This post is written as part of AOL Money & Finance's Best & Worst 2006. Vote for Crocs as the up and comer of 2006 or check out the other nominees in the category.
Beauty is in the eye of the beholder. You may not have thought a brightly colored plastic-looking clog thing would be something you'd clamor to buy -- but then that was before everybody on the planet had a pair.
There's probably not a kid under five who can't be seen trotting along in a brightly colored pair of these comfy shoes ... trailed closely by a mom or dad shod in their own.
Crocs, Inc. (NASDAQ: CROX) went from $1 million in revenue in 2003 to a projected $322 million this year. Its February IPO gave the footwear maker a market cap of $1 billion.
But it took more than a parenting trend to put Crocs on the big boy map. What started out as a lark by three middle-aged business guys turned almost overnight into another American success story thanks to a savvy business strategy.
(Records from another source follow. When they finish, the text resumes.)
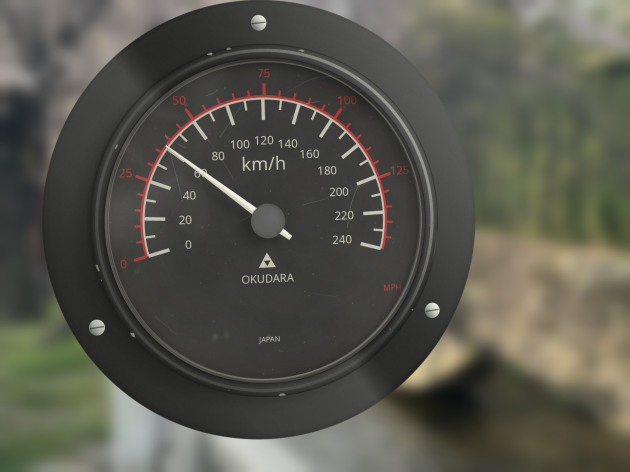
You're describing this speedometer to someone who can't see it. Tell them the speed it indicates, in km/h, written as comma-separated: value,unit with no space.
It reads 60,km/h
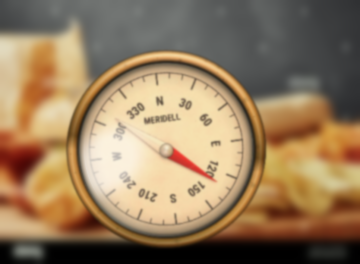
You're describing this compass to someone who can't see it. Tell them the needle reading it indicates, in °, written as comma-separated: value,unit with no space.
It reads 130,°
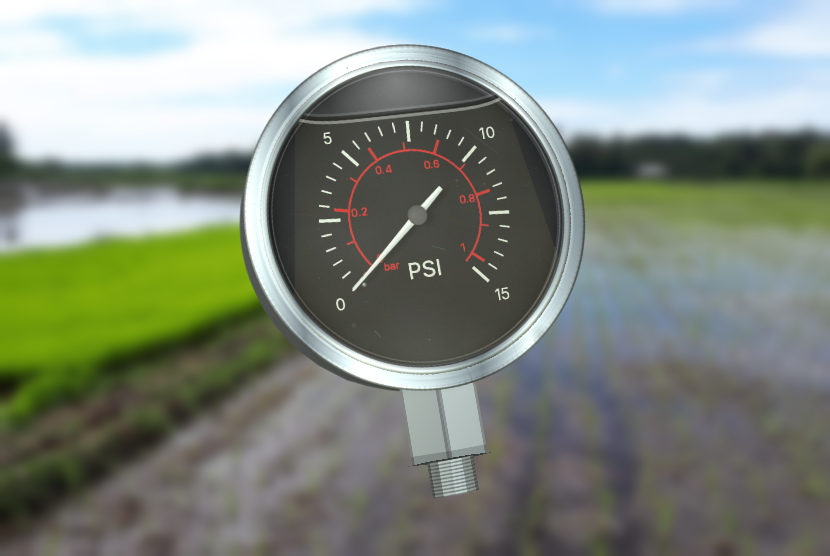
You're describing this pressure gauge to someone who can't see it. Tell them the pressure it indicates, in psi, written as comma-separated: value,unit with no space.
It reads 0,psi
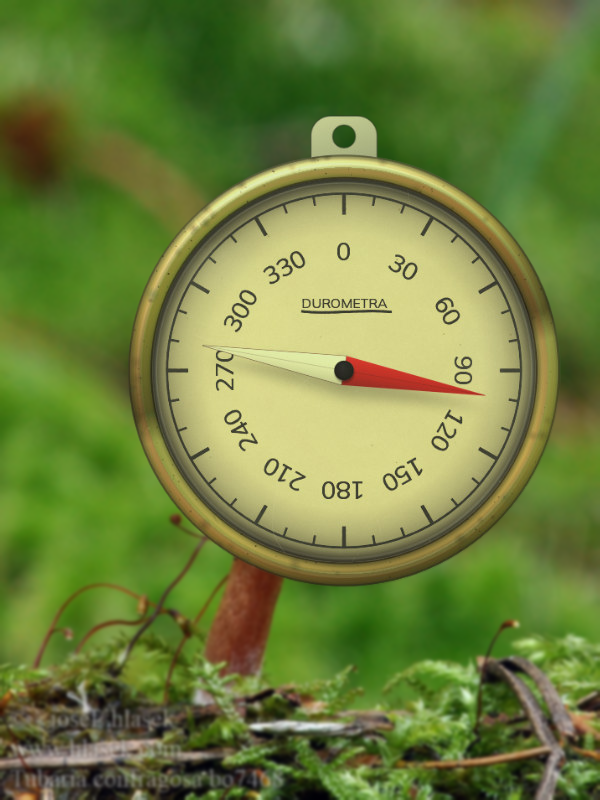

A little celebrity favor didn't hurt, either.
In 2003 the company was doing $1 million in business -- not bad considering sales were largely driven through word of mouth. Then the founders hired an old college chum -- retired Flextronics executive Ron Snyder -- to help them grow to the next level. In 2004 Snyder bought the Canadian business that manufactured Crocs and owned the rights to the resin that gave the shoes their particular comfort and odor resistance -- called Croslite. Now the company owned the means of production ... and suddenly it was a whole different ball game.